Exercise directions: Go through the listing and repeat each entry exactly, but include no pictures.

===== Data for review =====

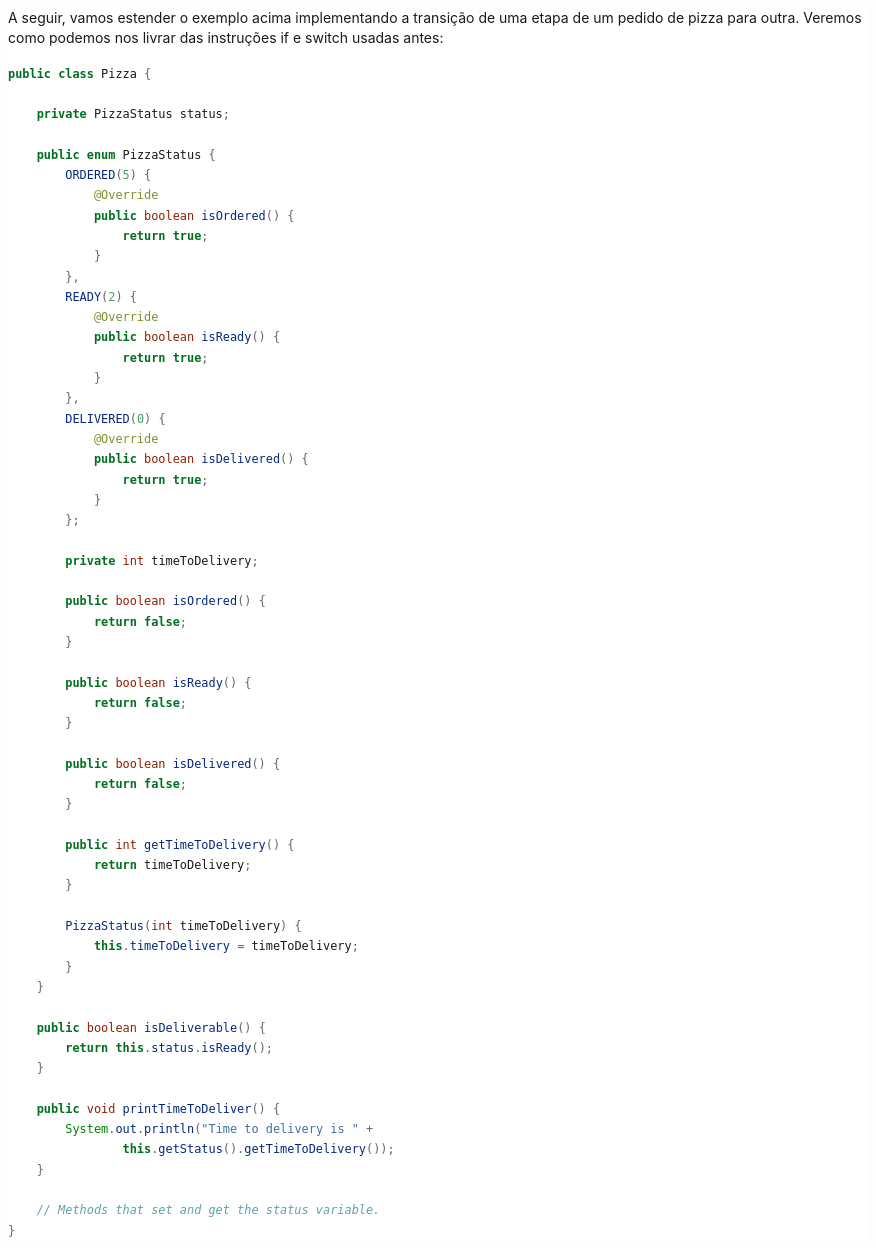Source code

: A seguir, vamos estender o exemplo acima implementando a transição de uma etapa de um pedido de pizza para outra.
Veremos como podemos nos livrar das instruções if e switch usadas antes:

```java
public class Pizza {

    private PizzaStatus status;

    public enum PizzaStatus {
        ORDERED(5) {
            @Override
            public boolean isOrdered() {
                return true;
            }
        },
        READY(2) {
            @Override
            public boolean isReady() {
                return true;
            }
        },
        DELIVERED(0) {
            @Override
            public boolean isDelivered() {
                return true;
            }
        };

        private int timeToDelivery;

        public boolean isOrdered() {
            return false;
        }

        public boolean isReady() {
            return false;
        }

        public boolean isDelivered() {
            return false;
        }

        public int getTimeToDelivery() {
            return timeToDelivery;
        }

        PizzaStatus(int timeToDelivery) {
            this.timeToDelivery = timeToDelivery;
        }
    }

    public boolean isDeliverable() {
        return this.status.isReady();
    }

    public void printTimeToDeliver() {
        System.out.println("Time to delivery is " +
                this.getStatus().getTimeToDelivery());
    }

    // Methods that set and get the status variable.
}
```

=====

Solved problem:
Source code

: A seguir, vamos estender o exemplo acima implementando a transição de uma etapa de um pedido de pizza para outra.
Veremos como podemos nos livrar das instruções if e switch usadas antes:

```java
public class Pizza {

    private PizzaStatus status;

    public enum PizzaStatus {
        ORDERED(5) {
            @Override
            public boolean isOrdered() {
                return true;
            }
        },
        READY(2) {
            @Override
            public boolean isReady() {
                return true;
            }
        },
        DELIVERED(0) {
            @Override
            public boolean isDelivered() {
                return true;
            }
        };

        private int timeToDelivery;

        public boolean isOrdered() {
            return false;
        }

        public boolean isReady() {
            return false;
        }

        public boolean isDelivered() {
            return false;
        }

        public int getTimeToDelivery() {
            return timeToDelivery;
        }

        PizzaStatus(int timeToDelivery) {
            this.timeToDelivery = timeToDelivery;
        }
    }

    public boolean isDeliverable() {
        return this.status.isReady();
    }

    public void printTimeToDeliver() {
        System.out.println("Time to delivery is " +
                this.getStatus().getTimeToDelivery());
    }

    // Methods that set and get the status variable.
}
```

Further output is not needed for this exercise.